▶ SUPPLIED PASSAGE:
With barring Mahindra Financial, do you see NBFC’s recovery getting impacted in general and U Gro in particular?


There is an unserved market and there is an underserved market. We are in the underserved market. All our customers have existing credit lines, they are credit tested. 99% of our collections are through the banking system. All our collection is in house and whatever we outsource is largely reminder systems. We don’t have to go and collect physical cheque or cash. The action will impact some segments of the market but not to us. In our case most of the loans are secured against physical collaterals, immovable properties. Those are not done by agents. Recovery is mainly through the court process.


U Gro capital mainly extends loans to the small businesses, particularly to the MSME sector, and has been growing at a fast pace, though on a low base. Do you see growth momentum continuing in the second quarter also?

▶ Dataset lines:
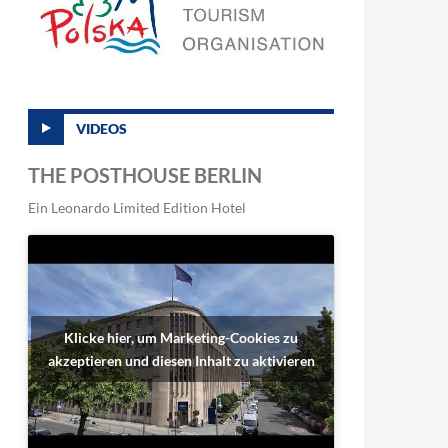
VIDEOS
THE POSTHOUSE BERLIN
Ein Leonardo Limited Edition Hotel
Klicke hier, um Marketing-Cookies zu
akzeptieren und diesen Inhalt zu aktivieren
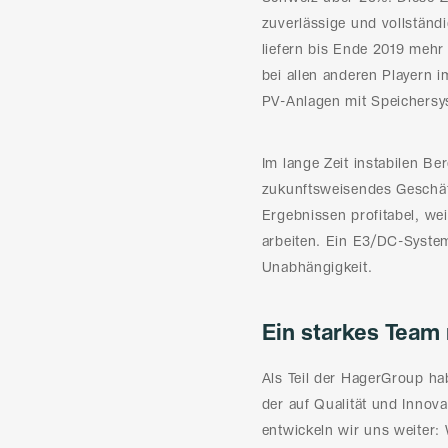
zuverlässige und vollständi
liefern bis Ende 2019 mehr
bei allen anderen Playern 
PV-Anlagen mit Speichersy
Im lange Zeit instabilen B
zukunftsweisendes Geschäft
Ergebnissen profitabel, we
arbeiten. Ein E3/DC-System
Unabhängigkeit.
Ein starkes Team 
Als Teil der HagerGroup ha
der auf Qualität und Innova
entwickeln wir uns weiter:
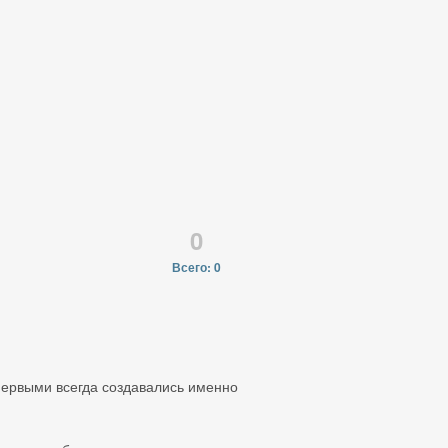
0
Всего: 0
первыми всегда создавались именно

▶ WHAT IS BEING ASKED: Repeat word for word the part of the U Gro interview excerpt that opens with the words containing "There is an unserved" and closes with "second quarter also?".

▶ ANSWER SECTION:
There is an unserved market and there is an underserved market. We are in the underserved market. All our customers have existing credit lines, they are credit tested. 99% of our collections are through the banking system. All our collection is in house and whatever we outsource is largely reminder systems. We don’t have to go and collect physical cheque or cash. The action will impact some segments of the market but not to us. In our case most of the loans are secured against physical collaterals, immovable properties. Those are not done by agents. Recovery is mainly through the court process.


U Gro capital mainly extends loans to the small businesses, particularly to the MSME sector, and has been growing at a fast pace, though on a low base. Do you see growth momentum continuing in the second quarter also?